The order also requires relevant agencies to identify all regulations and guidance affecting the digital asset industry within 30 days, and to submit amendment recommendations to the Special Advisor within 60 days. The Working Group must then submit a report to the President within 180 days, proposing regulatory and legislative recommendations to advance the policies of the order, including (i) a federal regulatory framework for the issuance and operation of U.S. digital assets (including stablecoins), and (ii) an assessment of the potential to create a U.S. digital asset reserve and standards for such a reserve.
Trump Has Fulfilled Most of His Crypto Promises
Currently, Trump has realized most of his crypto promises. Ordering federal agencies to halt any potential CBDC development was one of Trump's campaign promises to the crypto industry. Recently, Trump also fulfilled his promise to pardon "Silk Road" founder Ross Ulbricht. On January 20, Gary Gensler officially stepped down, effectively realizing Trump's promise to "fire Gary Gensler on his first day in office".

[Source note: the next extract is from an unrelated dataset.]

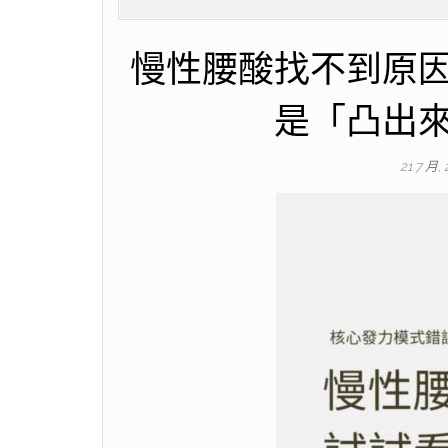
慢性腰酸找不到原
是「凸出
21 7 月,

However, since taking office, Trump has not commented on fulfilling his promise that "all Bitcoin should be 'Made in America'".
While Trump is pushing policies through executive orders, their effectiveness may also face some procedural impacts. For example, on January 20, Trump signed an executive order that effectively repealed the 14th Amendment's birthright citizenship, but this move was subsequently blocked by a federal judge on the grounds of being "blatantly unconstitutional".
SEC Officially Withdraws Crypto Accounting Policy SAB 121
Alongside the White House's executive order, the SEC is also working to reverse its previous crypto regulatory approach.
On January 24, the SEC issued a new Staff Accounting Bulletin, announcing the withdrawal of the controversial SAB 121. "The staff reminds entities that they continue to be subject to existing disclosure requirements to inform investors about the entity's obligations with respect to crypto assets held for others," the bulletin stated.
SAB 121 required banks and other public companies to record their clients' crypto assets on their own balance sheets. SAB 122 "withdraws the previous interpretive guidance" and instead directs companies to follow the rules of the Financial Accounting Standards Board (FASB) or the relevant provisions of International Accounting Standards.
Since its introduction in March 2022, SAB 121 has been highly controversial, with the support of former SEC Chair Gary Gensler, who said the rule would protect investors in bankruptcy events. "We've actually found in bankruptcy courts time and time again that bankruptcy courts have ruled that crypto assets are not bankruptcy remote assets," he said in an interview with Reuters in 2023.
Issued in late March 2022, SAB 121 aimed to better protect investors by detailing how companies should account for their crypto custody services. Due to the unique risks of crypto assets, staff believed companies should record a liability and corresponding asset on their balance sheets at fair value.
In simple terms, if a bank held $1 billion worth of Bitcoin for clients, they would have to hold $1 billion in cash to offset that "liability" on their balance sheet. The crypto industry widely feared this could prevent banks from custodying digital assets, effectively excluding them from the crypto market.
Last year, SAB 121 became the subject of a Congressional Review Act resolution, which passed Congress but was vetoed by then-President Biden. Now, the SEC's withdrawal of SAB 121 marks a significant change in crypto industry regulation.
With Trump's signing of the crypto executive order and the SEC's announcement to withdraw SAB 121, the U.S. crypto regulatory landscape has reached a milestone. These actions bring more regulatory clarity to the industry and generate new expectations for the future. The transformation still requires time, and it remains to be seen whether the Trump administration can truly deliver on its promises and further advance the digital asset reserve plan.